- Directions -
Leaving pictures out, repeat word for word the line that has "of a character" and each line that follows it to the end of the listing.

- Data for the task -
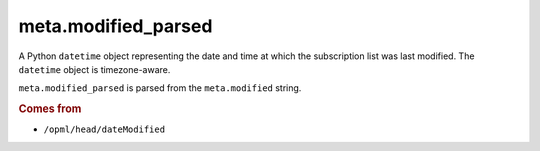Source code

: meta.modified_parsed
====================

A Python ``datetime`` object representing the date and time at which
the subscription list was last modified. The ``datetime`` object
is timezone-aware.

``meta.modified_parsed`` is parsed from the ``meta.modified`` string.

..  seealso::

    *   :doc:`meta-modified`

..  rubric:: Comes from

*   ``/opml/head/dateModified``
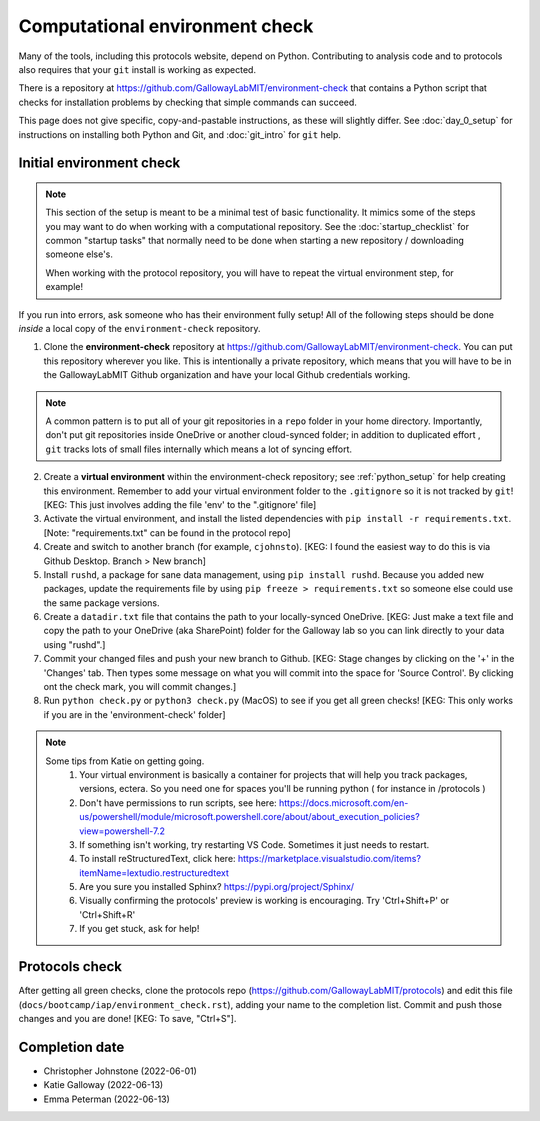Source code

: ===============================
Computational environment check
===============================

Many of the tools, including this protocols website,
depend on Python. Contributing to analysis code and to protocols
also requires that your ``git`` install is working as expected.

There is a repository at https://github.com/GallowayLabMIT/environment-check
that contains a Python script that checks for installation problems by
checking that simple commands can succeed.

This page does not give specific, copy-and-pastable instructions, as these
will slightly differ. See :doc:`day_0_setup` for instructions on installing both
Python and Git, and :doc:`git_intro` for ``git`` help.

Initial environment check
-------------------------

.. note::

   This section of the setup is meant to be a minimal test of basic functionality.
   It mimics some of the steps you may want to do when working with a computational
   repository. See the :doc:`startup_checklist` for common "startup tasks" that normally
   need to be done when starting a new repository / downloading someone else's.

   When working with the protocol repository, you will have to repeat
   the virtual environment step, for example!

If you run into errors, ask someone who has their environment fully setup! All of the following steps should
be done *inside* a local copy of the ``environment-check`` repository.

1. Clone the **environment-check** repository at https://github.com/GallowayLabMIT/environment-check.
   You can put this repository wherever you like. This is intentionally a private repository, which means
   that you will have to be in the GallowayLabMIT Github organization and have your local Github credentials
   working.

.. note::
   A common pattern is to put all of your
   git repositories in a ``repo`` folder in your home directory. Importantly, don't put
   git repositories inside OneDrive or another cloud-synced folder; in addition to duplicated effort
   , ``git`` tracks lots of small files internally which means a lot of syncing effort.

2. Create a **virtual environment** within the environment-check repository; see :ref:`python_setup`
   for help creating this environment. Remember to add your virtual environment folder to the ``.gitignore``
   so it is not tracked by ``git``! [KEG: This just involves adding the file 'env' to the ".gitignore' file]
3. Activate the virtual environment, and install the listed dependencies with ``pip install -r requirements.txt``. [Note: "requirements.txt" can be found in the protocol repo]
4. Create and switch to another branch (for example, ``cjohnsto``). [KEG: I found the easiest way to do this is via Github Desktop. Branch > New branch]
5. Install ``rushd``, a package for sane data management, using ``pip install rushd``. Because you
   added new packages, update the requirements file by using ``pip freeze > requirements.txt`` so someone else could
   use the same package versions.
6. Create a ``datadir.txt`` file that contains the path to your locally-synced OneDrive. [KEG: Just make a text file and copy the path to your OneDrive (aka SharePoint) folder for the Galloway lab so you can link directly to your data using "rushd".]
7. Commit your changed files and push your new branch to Github. [KEG: Stage changes by clicking on the '+' in the 'Changes' tab. Then types some message on what you will commit into the space for 'Source Control'. By clicking ont the check mark, you will commit changes.]
8. Run ``python check.py`` or ``python3 check.py`` (MacOS) to see if you get all green checks! [KEG: This only works if you are in the 'environment-check' folder]

.. note::
   Some tips from Katie on getting going.
      1. Your virtual environment is basically a container for projects that will help you track packages, versions, ectera. So you need one for spaces you'll be running python ( for instance in /protocols )
      2. Don't have permissions to run scripts, see here: https://docs.microsoft.com/en-us/powershell/module/microsoft.powershell.core/about/about_execution_policies?view=powershell-7.2
      3. If something isn't working, try restarting VS Code. Sometimes it just needs to restart.
      4. To install reStructuredText, click here: https://marketplace.visualstudio.com/items?itemName=lextudio.restructuredtext
      5. Are you sure you installed Sphinx? https://pypi.org/project/Sphinx/
      6. Visually confirming the protocols' preview is working is encouraging. Try 'Ctrl+Shift+P' or 'Ctrl+Shift+R'
      7. If you get stuck, ask for help!

Protocols check
---------------
After getting all green checks, clone the protocols repo (https://github.com/GallowayLabMIT/protocols)
and edit this file (``docs/bootcamp/iap/environment_check.rst``), adding your name to the completion list.
Commit and push those changes and you are done! [KEG: To save, "Ctrl+S"].


Completion date
---------------
- Christopher Johnstone (2022-06-01)
- Katie Galloway (2022-06-13)
- Emma Peterman (2022-06-13)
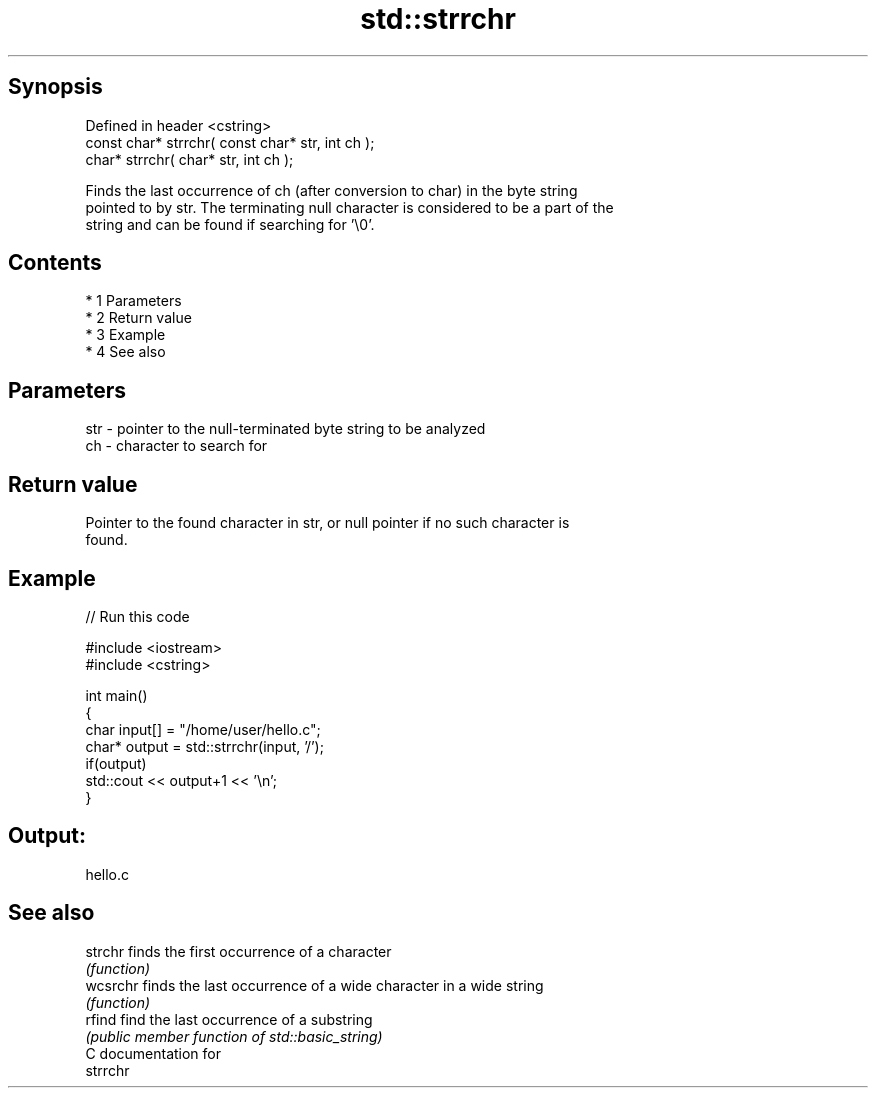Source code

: .TH std::strrchr 3 "Apr 19 2014" "1.0.0" "C++ Standard Libary"
.SH Synopsis
   Defined in header <cstring>
   const char* strrchr( const char* str, int ch );
   char* strrchr( char* str, int ch );

   Finds the last occurrence of ch (after conversion to char) in the byte string
   pointed to by str. The terminating null character is considered to be a part of the
   string and can be found if searching for '\\0'.

.SH Contents

     * 1 Parameters
     * 2 Return value
     * 3 Example
     * 4 See also

.SH Parameters

   str - pointer to the null-terminated byte string to be analyzed
   ch  - character to search for

.SH Return value

   Pointer to the found character in str, or null pointer if no such character is
   found.

.SH Example

   
// Run this code

 #include <iostream>
 #include <cstring>

 int main()
 {
     char input[] = "/home/user/hello.c";
     char* output = std::strrchr(input, '/');
     if(output)
         std::cout << output+1 << '\\n';
 }

.SH Output:

 hello.c

.SH See also

   strchr  finds the first occurrence of a character
           \fI(function)\fP
   wcsrchr finds the last occurrence of a wide character in a wide string
           \fI(function)\fP
   rfind   find the last occurrence of a substring
           \fI(public member function of std::basic_string)\fP
   C documentation for
   strrchr
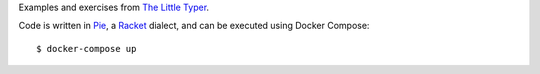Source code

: Examples and exercises from `The Little Typer`_.

Code is written in Pie_, a Racket_ dialect,
and can be executed using Docker Compose::

    $ docker-compose up

.. image:: cover.jpg

.. _The Little Typer: http://thelittletyper.com/
.. _Pie: https://github.com/the-little-typer/pie
.. _Racket: https://racket-lang.org/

- Task output -
   strchr  finds the first occurrence of a character
           \fI(function)\fP
   wcsrchr finds the last occurrence of a wide character in a wide string
           \fI(function)\fP
   rfind   find the last occurrence of a substring
           \fI(public member function of std::basic_string)\fP
   C documentation for
   strrchr
Source code

: Examples and exercises from `The Little Typer`_.

Code is written in Pie_, a Racket_ dialect,
and can be executed using Docker Compose::

    $ docker-compose up

.. image:: cover.jpg

.. _The Little Typer: http://thelittletyper.com/
.. _Pie: https://github.com/the-little-typer/pie
.. _Racket: https://racket-lang.org/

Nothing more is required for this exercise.